===== Excerpt provided

Governor Wolf Announces $36 Million in New Funding to Support Community Revitalization Projects

December 07, 2020

Today, Governor Tom Wolf announced the approval of $36 million in funding through the Neighborhood Assistance Program (NAP) to support 214 community revitalization projects across the commonwealth.

“The Neighborhood Assistance Program has historically been a valued resource for communities across Pennsylvania, and that is true now more than ever,” said Gov. Wolf. “This has been a challenging year for all of us, and the projects we are supporting today will help us grow stronger and more resilient in 2021 and beyond.”

By providing tax credits to businesses that donate capital, NAP encourages private sector investment into distressed communities to support projects that address neighborhood and community problems.

NAP can be used for projects in categories including affordable housing, community services, crime prevention, education, job training, charitable food, blight, special population issues, veteran’s initiatives, and long-term community revitalization.

This year, the program also provided for COVID-19 and social justice related assistance. In recognition of the unprecedented level of challenges these events posed for residents of the commonwealth, a special emphasis was placed upon and priority was given to projects that sought to address critical issues related to the pandemic, its aftermath and recovery, social justice and support for policy changing movements, and improving opportunities for marginalized populations.

==========

__Task to complete__. Reproduce the announcement between "NAP can be used" and "for marginalized populations.", inclusive, renaming "crime prevention" as "public safety".

===== Information provided

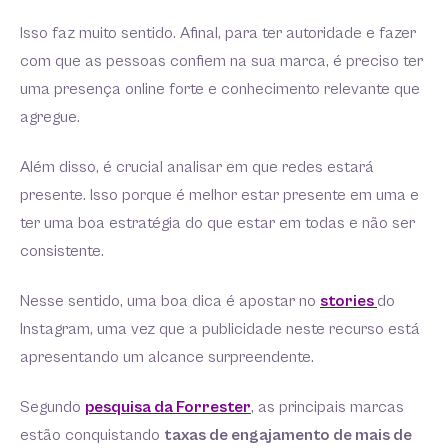
Isso faz muito sentido. Afinal, para ter autoridade e fazer
com que as pessoas confiem na sua marca, é preciso ter
uma presença online forte e conhecimento relevante que
agregue.
Além disso, é crucial analisar em que redes estará
presente. Isso porque é melhor estar presente em uma e
ter uma boa estratégia do que estar em todas e não ser
consistente.
Nesse sentido, uma boa dica é apostar no
stories
do
Instagram, uma vez que a publicidade neste recurso está
apresentando um alcance surpreendente.
Segundo
pesquisa da Forrester
, as principais marcas
estão conquistando
taxas de engajamento de mais de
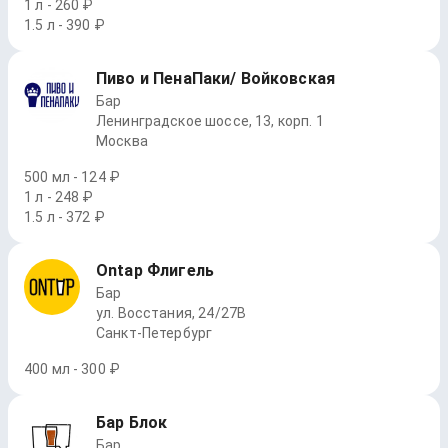
1 л - 260 ₽
1.5 л - 390 ₽
Пиво и ПенаПаки/ Войковская
Бар
Ленинградское шоссе, 13, корп. 1
Москва
500 мл - 124 ₽
1 л - 248 ₽
1.5 л - 372 ₽
Ontap Флигель
Бар
ул. Восстания, 24/27В
Санкт-Петербург
400 мл - 300 ₽
Бар Блок
Бар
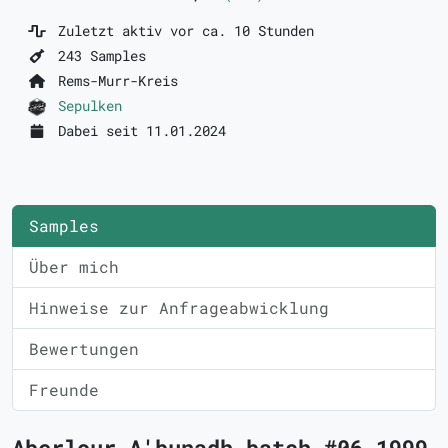
Zuletzt aktiv vor ca. 10 Stunden
243 Samples
Rems-Murr-Kreis
Sepulken
Dabei seit 11.01.2024
Samples
Über mich
Hinweise zur Anfrageabwicklung
Bewertungen
Freunde
Aberlour A'bunadh batch #06 1999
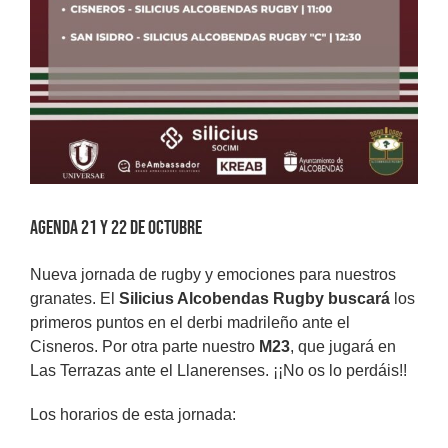
Agenda 21 y 22 de octubre
Nueva jornada de rugby y emociones para nuestros
granates. El
Silicius Alcobendas Rugby buscará
los
primeros puntos en el derbi madrileño ante el
Cisneros. Por otra parte nuestro
M23
, que jugará en
Las Terrazas ante el Llanerenses. ¡¡No os lo perdáis!!
Los horarios de esta jornada:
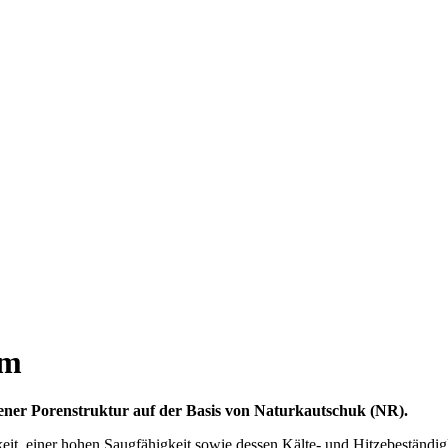
rm
ener Porenstruktur auf der Basis von Naturkautschuk (NR).
it, einer hohen Saugfähigkeit sowie dessen Kälte- und Hitzebeständi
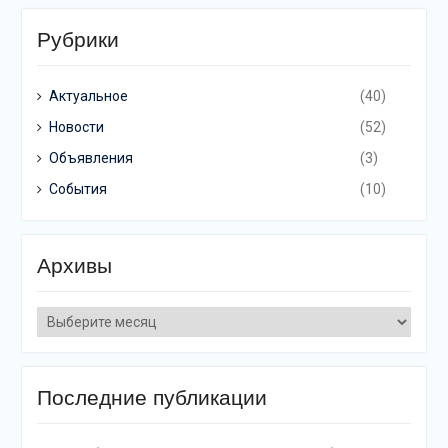
Рубрики
Актуальное
(40)
Новости
(52)
Объявления
(3)
События
(10)
Архивы
Архивы
Последние публикации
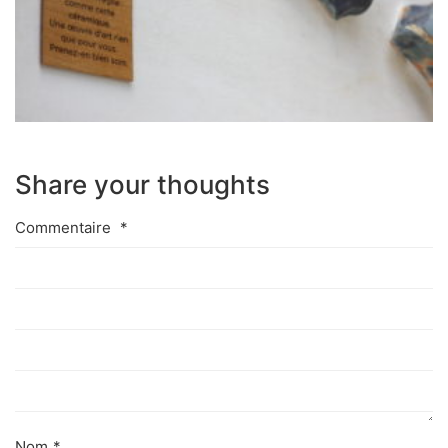
Share your thoughts
Commentaire
*
Nom
*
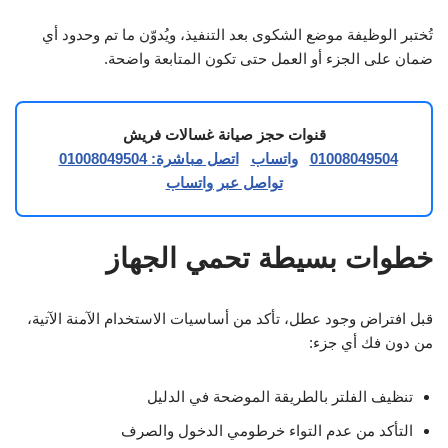
تُختبر الوظيفة موضع الشكوى بعد التنفيذ، ويُدوّن ما تم وحدود أي
ضمان على الجزء أو العمل حتى تكون المتابعة واضحة.
قنوات حجز صيانة غسالات فريش
01008049504
واتساب
اتصل مباشرة: 01008049504
تواصل عبر واتساب
خطوات بسيطة تحمي الجهاز
قبل افتراض وجود عطل، تأكد من أساسيات الاستخدام الآمنة الآتية،
من دون فك أي جزء:
تنظيف الفلتر بالطريقة الموضحة في الدليل
التأكد من عدم التواء خرطومي الدخول والصرف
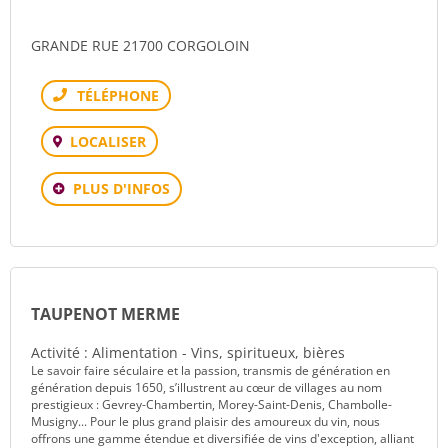
GRANDE RUE 21700 CORGOLOIN
Téléphone
LOCALISER
PLUS D'INFOS
TAUPENOT MERME
Activité : Alimentation - Vins, spiritueux, bières
Le savoir faire séculaire et la passion, transmis de génération en
génération depuis 1650, s’illustrent au cœur de villages au nom
prestigieux : Gevrey-Chambertin, Morey-Saint-Denis, Chambolle-
Musigny... Pour le plus grand plaisir des amoureux du vin, nous
offrons une gamme étendue et diversifiée de vins d'exception, alliant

==========

__Solution for this problem__.
NAP can be used for projects in categories including affordable housing, community services, public safety, education, job training, charitable food, blight, special population issues, veteran’s initiatives, and long-term community revitalization.

This year, the program also provided for COVID-19 and social justice related assistance. In recognition of the unprecedented level of challenges these events posed for residents of the commonwealth, a special emphasis was placed upon and priority was given to projects that sought to address critical issues related to the pandemic, its aftermath and recovery, social justice and support for policy changing movements, and improving opportunities for marginalized populations.